Under Governor Brownback’s proposed plan:

• The poorest 20 percent of Kansas taxpayers would pay 0.2 percent more of their income in taxes each year, or an average increase of $22.

• The middle 20 percent of Kansas taxpayers would pay 0.2 percent less of their income in taxes each year, or an average cut of $104.

• Upper-income families, by contrast, reap the greatest benefit with the richest one percent of Kansans, those with an average income of over a million dollars, saving an average of $6,528 a year.

This isn’t Governor Brownback’s first attempt at changing the state’s tax structure. These proposed changes are on top of the $700 million in tax cuts he signed into law last year. The 2012 tax changes include:

• Reducing and compressing tax rates to 3.0 and 4.9 percent

• Exempting all “pass-through” business income from the personal income tax base.

• Eliminating some tax credits including the Food Sales Tax Rebate, the dependent care credit, and Homestead Property Tax Refund for renters.

• Increasing the standard deduction for head of household fi lers and married couples.

Adding the Governor’s new proposal on top of those tax changes he signed into law last year, the total price tag of the Governor’s proposals rises to over $1.1 billion, and the tax hike faced by poor Kansans continues to grow. In particular:

• The poorest 20 percent of Kansas taxpayers would pay 0.8 percent more of their income in taxes each year, or an average increase of $95.

• The middle 20 percent of Kansas taxpayers would pay 0.7 percent less of their income in taxes each year, or an average cut of $334.

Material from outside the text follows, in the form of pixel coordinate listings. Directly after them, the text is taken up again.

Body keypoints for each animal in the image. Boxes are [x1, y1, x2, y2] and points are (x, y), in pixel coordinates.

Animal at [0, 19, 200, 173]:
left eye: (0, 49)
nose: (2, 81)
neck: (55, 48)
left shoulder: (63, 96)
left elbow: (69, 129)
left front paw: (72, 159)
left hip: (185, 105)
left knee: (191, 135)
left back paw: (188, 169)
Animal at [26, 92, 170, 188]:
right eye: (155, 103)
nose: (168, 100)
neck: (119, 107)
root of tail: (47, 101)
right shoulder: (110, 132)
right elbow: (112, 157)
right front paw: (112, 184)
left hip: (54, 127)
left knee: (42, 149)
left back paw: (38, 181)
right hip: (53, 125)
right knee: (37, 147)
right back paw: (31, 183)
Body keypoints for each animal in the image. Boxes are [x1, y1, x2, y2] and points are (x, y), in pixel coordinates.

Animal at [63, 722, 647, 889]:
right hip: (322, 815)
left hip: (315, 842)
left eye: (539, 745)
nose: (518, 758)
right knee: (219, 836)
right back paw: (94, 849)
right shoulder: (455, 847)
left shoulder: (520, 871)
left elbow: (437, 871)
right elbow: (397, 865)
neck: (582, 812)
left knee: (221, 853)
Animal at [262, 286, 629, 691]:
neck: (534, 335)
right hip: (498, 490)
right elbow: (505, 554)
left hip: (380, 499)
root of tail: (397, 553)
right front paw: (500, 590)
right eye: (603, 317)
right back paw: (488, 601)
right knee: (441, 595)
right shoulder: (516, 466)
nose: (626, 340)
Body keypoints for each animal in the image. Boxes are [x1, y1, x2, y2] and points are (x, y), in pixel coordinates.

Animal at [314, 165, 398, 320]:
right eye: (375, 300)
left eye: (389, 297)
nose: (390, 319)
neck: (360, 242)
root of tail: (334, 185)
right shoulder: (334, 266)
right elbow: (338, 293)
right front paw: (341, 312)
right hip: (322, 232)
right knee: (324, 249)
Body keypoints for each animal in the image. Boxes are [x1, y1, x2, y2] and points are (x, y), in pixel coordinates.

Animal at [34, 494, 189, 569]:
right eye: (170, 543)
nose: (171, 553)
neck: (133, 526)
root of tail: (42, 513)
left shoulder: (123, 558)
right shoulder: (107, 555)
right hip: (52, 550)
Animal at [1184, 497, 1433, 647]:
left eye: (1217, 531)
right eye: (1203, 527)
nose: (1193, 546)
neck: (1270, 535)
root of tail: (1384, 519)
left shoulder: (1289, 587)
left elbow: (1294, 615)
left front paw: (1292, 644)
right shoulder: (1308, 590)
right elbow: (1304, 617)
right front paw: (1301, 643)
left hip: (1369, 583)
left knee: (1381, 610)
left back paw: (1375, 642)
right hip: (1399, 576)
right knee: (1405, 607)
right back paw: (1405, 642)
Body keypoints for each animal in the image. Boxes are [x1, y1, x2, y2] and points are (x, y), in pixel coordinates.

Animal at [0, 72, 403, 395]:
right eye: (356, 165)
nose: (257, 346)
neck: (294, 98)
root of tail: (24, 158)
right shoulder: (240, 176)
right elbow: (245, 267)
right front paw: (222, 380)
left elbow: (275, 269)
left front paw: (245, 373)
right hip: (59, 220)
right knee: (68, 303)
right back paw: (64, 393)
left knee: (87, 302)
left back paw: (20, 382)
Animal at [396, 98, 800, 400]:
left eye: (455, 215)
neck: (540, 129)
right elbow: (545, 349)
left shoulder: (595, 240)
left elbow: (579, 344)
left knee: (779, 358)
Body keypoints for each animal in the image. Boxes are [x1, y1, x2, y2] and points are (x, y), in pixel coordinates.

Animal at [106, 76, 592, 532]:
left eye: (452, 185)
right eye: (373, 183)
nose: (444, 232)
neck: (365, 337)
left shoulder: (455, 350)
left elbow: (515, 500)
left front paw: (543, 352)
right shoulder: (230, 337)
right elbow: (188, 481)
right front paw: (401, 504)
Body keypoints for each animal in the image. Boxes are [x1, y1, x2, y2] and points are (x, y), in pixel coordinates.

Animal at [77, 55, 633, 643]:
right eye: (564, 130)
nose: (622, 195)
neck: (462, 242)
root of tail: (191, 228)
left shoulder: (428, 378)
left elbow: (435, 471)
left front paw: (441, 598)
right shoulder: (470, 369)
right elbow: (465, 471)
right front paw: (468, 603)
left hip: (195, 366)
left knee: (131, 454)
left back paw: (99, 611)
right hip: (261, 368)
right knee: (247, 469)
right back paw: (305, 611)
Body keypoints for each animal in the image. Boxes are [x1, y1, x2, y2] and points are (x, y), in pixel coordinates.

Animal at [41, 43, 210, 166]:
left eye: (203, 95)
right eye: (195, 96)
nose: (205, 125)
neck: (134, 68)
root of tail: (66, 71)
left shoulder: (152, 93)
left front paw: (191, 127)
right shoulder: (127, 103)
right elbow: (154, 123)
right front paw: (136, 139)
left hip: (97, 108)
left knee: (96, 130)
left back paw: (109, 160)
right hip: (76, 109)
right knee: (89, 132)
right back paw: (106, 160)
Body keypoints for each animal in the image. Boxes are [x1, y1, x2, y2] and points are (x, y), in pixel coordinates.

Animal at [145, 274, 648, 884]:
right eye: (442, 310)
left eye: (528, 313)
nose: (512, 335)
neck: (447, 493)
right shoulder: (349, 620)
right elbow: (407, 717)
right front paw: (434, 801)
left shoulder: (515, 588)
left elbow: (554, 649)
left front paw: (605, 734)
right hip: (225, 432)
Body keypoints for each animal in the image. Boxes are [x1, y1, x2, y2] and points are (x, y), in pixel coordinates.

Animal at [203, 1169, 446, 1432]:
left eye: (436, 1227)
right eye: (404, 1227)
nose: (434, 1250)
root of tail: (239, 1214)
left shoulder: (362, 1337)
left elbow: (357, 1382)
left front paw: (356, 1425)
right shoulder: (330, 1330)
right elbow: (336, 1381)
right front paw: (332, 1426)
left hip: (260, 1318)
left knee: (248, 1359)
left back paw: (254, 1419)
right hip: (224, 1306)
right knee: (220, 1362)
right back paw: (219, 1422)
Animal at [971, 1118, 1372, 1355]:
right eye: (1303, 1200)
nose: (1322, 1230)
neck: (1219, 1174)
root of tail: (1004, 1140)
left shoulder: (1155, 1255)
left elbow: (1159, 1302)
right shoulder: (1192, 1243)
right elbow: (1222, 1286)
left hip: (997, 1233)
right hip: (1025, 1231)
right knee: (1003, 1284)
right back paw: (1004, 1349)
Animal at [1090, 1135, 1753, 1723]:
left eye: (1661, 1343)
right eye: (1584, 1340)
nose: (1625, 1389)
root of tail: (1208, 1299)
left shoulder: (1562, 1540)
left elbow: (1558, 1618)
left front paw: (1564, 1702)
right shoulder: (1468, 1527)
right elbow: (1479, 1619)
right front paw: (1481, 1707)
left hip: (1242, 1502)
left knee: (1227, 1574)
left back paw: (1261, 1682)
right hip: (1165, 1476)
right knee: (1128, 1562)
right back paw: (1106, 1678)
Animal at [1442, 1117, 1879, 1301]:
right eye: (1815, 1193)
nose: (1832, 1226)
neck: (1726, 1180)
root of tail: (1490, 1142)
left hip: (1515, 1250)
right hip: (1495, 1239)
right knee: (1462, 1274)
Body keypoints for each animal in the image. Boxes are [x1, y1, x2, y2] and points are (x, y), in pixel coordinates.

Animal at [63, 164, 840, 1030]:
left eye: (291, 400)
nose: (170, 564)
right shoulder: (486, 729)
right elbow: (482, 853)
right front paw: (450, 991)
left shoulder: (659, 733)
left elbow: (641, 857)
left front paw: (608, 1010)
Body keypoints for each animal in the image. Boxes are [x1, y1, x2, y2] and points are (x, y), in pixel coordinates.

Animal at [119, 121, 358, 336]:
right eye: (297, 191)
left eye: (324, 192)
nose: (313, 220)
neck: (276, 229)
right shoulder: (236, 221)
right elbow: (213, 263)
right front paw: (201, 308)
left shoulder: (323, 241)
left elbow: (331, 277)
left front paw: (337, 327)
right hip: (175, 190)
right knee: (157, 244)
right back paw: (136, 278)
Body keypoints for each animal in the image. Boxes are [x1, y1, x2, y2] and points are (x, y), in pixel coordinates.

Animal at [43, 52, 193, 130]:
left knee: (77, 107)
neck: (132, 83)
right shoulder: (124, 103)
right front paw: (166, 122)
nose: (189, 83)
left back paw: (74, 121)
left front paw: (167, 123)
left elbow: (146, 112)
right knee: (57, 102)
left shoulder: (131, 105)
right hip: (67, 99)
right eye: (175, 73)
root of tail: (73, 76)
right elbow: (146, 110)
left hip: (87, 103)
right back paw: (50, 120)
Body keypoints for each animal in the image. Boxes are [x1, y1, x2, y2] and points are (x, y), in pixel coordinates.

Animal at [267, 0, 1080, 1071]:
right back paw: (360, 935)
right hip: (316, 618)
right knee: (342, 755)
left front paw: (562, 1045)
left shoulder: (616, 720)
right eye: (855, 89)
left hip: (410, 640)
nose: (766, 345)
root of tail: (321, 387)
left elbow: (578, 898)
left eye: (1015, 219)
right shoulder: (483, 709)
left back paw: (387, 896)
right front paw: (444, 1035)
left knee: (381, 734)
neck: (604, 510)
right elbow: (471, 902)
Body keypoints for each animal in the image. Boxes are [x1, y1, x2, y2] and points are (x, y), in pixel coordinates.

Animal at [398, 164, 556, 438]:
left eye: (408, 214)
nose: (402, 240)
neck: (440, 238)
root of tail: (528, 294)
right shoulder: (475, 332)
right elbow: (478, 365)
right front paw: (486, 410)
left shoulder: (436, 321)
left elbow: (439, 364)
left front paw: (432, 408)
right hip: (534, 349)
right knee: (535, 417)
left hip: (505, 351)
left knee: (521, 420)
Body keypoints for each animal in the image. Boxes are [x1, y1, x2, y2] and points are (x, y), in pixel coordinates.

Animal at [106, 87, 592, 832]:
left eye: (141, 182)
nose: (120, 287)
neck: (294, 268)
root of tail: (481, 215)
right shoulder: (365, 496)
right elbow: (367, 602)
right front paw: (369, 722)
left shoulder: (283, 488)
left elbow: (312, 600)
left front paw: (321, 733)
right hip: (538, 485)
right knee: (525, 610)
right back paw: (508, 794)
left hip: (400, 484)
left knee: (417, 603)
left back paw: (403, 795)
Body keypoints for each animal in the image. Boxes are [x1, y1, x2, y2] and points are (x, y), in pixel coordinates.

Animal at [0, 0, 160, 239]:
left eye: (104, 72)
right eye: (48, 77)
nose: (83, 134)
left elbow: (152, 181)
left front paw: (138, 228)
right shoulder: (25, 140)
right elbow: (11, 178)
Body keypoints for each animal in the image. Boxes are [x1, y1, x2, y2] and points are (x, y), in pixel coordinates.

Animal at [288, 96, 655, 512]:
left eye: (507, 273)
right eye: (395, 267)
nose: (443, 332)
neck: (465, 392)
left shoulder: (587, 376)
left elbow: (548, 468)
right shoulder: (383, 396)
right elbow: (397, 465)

• Upper-income families, by contrast, reap the greatest benefit with the richest one percent of Kansans, those with an average income of over a million dollars, saving an average of $27,962 a year.

As lawmakers debate Governor Brownback’s proposal they should be aware of the cost of these new proposals and know how these new changes exacerbate the state’s budget shortfall in the context of tax cuts already signed into law last year.